**** Data for processing ****

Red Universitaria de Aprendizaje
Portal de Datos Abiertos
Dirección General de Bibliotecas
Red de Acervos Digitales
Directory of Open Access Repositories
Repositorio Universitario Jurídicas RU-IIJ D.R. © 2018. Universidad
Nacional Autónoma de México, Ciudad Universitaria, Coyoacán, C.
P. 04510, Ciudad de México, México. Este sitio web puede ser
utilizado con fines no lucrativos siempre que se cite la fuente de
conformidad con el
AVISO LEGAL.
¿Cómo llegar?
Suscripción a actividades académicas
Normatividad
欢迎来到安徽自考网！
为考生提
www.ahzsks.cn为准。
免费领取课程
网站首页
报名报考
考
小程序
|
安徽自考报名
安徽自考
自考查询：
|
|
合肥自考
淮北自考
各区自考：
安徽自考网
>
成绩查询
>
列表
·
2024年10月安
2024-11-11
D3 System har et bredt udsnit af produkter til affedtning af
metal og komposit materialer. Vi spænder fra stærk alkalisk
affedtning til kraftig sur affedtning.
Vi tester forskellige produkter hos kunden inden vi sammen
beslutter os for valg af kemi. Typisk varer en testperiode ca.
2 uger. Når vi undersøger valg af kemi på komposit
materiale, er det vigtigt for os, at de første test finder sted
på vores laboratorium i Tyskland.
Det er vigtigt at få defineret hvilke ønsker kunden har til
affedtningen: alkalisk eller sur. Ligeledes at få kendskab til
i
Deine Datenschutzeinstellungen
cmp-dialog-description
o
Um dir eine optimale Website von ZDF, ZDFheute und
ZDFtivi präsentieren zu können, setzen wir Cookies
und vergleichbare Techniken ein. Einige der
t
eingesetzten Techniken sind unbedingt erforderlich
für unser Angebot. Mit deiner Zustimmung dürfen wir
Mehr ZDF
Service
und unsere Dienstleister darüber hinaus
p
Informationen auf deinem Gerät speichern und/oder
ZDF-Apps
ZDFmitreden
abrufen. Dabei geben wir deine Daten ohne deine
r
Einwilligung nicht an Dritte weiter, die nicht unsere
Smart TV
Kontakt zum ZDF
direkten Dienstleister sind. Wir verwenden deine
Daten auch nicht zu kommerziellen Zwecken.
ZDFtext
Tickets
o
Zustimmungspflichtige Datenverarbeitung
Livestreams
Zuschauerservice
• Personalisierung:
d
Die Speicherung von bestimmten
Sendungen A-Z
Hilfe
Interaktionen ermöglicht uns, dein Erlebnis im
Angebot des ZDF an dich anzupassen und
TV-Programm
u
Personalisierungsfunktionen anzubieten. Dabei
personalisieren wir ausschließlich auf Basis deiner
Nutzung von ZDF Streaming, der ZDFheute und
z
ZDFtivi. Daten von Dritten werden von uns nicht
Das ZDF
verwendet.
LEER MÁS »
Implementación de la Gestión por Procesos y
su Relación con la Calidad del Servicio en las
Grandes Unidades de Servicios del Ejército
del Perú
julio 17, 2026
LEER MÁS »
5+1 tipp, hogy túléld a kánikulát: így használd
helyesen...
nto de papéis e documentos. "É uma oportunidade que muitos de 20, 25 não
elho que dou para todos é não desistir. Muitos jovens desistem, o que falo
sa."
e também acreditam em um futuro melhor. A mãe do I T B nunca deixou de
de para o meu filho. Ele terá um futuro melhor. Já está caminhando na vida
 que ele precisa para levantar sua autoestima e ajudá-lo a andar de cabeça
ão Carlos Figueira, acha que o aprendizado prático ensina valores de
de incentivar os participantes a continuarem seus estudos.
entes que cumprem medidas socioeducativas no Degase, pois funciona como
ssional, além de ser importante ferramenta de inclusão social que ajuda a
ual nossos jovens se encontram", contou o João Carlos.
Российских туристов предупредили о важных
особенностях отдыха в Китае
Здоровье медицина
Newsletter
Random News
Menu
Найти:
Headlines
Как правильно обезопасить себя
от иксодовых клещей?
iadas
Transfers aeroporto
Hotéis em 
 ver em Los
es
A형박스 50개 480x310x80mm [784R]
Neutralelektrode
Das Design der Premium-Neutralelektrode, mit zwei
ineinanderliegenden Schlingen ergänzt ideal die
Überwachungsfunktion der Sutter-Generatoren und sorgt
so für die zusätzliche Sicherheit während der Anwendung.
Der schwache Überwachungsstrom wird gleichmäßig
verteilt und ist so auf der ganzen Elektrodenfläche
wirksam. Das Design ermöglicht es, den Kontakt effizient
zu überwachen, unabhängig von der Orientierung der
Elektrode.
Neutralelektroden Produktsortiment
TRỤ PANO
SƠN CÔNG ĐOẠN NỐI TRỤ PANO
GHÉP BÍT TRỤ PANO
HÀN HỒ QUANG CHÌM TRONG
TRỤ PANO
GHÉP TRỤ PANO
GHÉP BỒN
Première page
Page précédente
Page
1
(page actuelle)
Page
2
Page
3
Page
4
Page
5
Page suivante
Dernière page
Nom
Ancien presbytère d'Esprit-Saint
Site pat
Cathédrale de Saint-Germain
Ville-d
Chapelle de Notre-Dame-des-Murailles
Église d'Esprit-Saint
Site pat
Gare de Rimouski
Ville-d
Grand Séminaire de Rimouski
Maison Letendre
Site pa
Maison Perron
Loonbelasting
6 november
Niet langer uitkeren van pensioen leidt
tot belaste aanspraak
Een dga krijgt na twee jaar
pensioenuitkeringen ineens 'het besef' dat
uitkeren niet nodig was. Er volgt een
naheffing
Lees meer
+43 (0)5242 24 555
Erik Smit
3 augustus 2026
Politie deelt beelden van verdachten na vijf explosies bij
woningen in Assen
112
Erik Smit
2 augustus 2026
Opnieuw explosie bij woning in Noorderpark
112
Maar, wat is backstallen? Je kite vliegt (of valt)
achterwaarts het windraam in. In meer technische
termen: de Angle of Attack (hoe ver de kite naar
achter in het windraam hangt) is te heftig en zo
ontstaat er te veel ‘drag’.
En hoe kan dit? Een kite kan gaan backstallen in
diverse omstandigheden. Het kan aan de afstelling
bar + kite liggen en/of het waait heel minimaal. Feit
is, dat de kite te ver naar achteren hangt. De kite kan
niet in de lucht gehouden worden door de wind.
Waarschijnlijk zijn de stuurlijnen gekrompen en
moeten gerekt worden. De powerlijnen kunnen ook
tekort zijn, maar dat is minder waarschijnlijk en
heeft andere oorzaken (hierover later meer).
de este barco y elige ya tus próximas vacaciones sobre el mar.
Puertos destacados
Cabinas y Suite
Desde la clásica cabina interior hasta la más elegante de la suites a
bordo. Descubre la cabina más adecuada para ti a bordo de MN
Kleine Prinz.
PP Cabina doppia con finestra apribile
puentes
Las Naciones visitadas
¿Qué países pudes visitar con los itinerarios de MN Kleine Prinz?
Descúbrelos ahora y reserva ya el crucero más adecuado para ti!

****

## Task brief
Keeping every character as it is, restate the lines above that run from the line with "Zuschauerservice" through the line with "Personalisierungsfunktionen anzubieten. Dabei", both included, and nothing else.

## Response
Zuschauerservice
• Personalisierung:
d
Die Speicherung von bestimmten
Sendungen A-Z
Hilfe
Interaktionen ermöglicht uns, dein Erlebnis im
Angebot des ZDF an dich anzupassen und
TV-Programm
u
Personalisierungsfunktionen anzubieten. Dabei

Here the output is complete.